┌────────
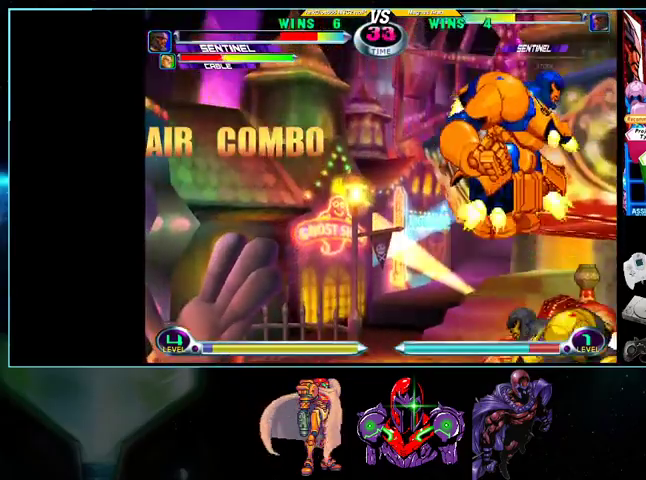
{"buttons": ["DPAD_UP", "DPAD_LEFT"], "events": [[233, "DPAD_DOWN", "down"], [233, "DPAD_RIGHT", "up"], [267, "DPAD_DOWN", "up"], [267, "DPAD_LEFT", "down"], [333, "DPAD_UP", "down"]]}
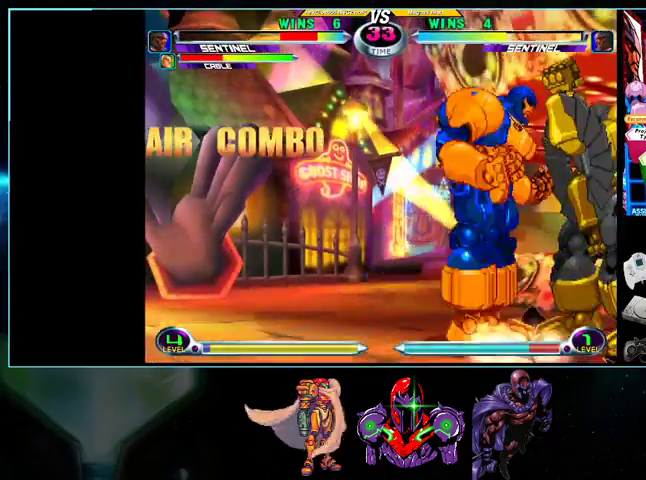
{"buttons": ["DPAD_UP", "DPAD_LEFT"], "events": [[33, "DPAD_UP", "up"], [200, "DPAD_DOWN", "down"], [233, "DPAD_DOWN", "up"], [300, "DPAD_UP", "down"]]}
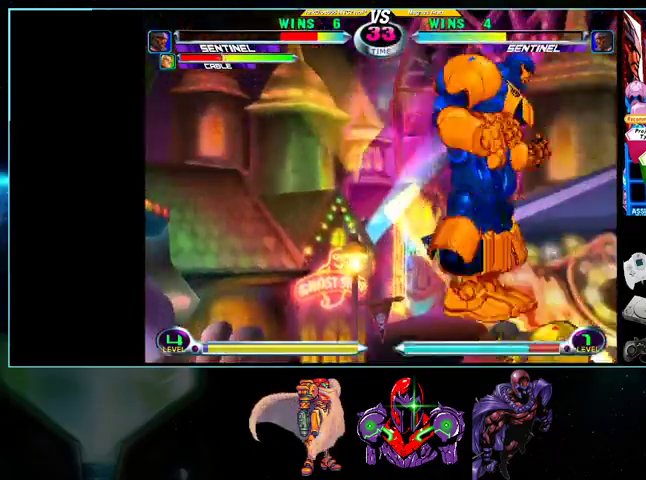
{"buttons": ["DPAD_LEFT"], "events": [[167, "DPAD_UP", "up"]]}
└────────
__Task objective__. The expected answer is the data retyped exactly, without pictures.

__Response area__.
{"buttons": ["DPAD_UP", "DPAD_LEFT"], "events": [[233, "DPAD_DOWN", "down"], [233, "DPAD_RIGHT", "up"], [267, "DPAD_DOWN", "up"], [267, "DPAD_LEFT", "down"], [333, "DPAD_UP", "down"]]}
{"buttons": ["DPAD_UP", "DPAD_LEFT"], "events": [[33, "DPAD_UP", "up"], [200, "DPAD_DOWN", "down"], [233, "DPAD_DOWN", "up"], [300, "DPAD_UP", "down"]]}
{"buttons": ["DPAD_LEFT"], "events": [[167, "DPAD_UP", "up"]]}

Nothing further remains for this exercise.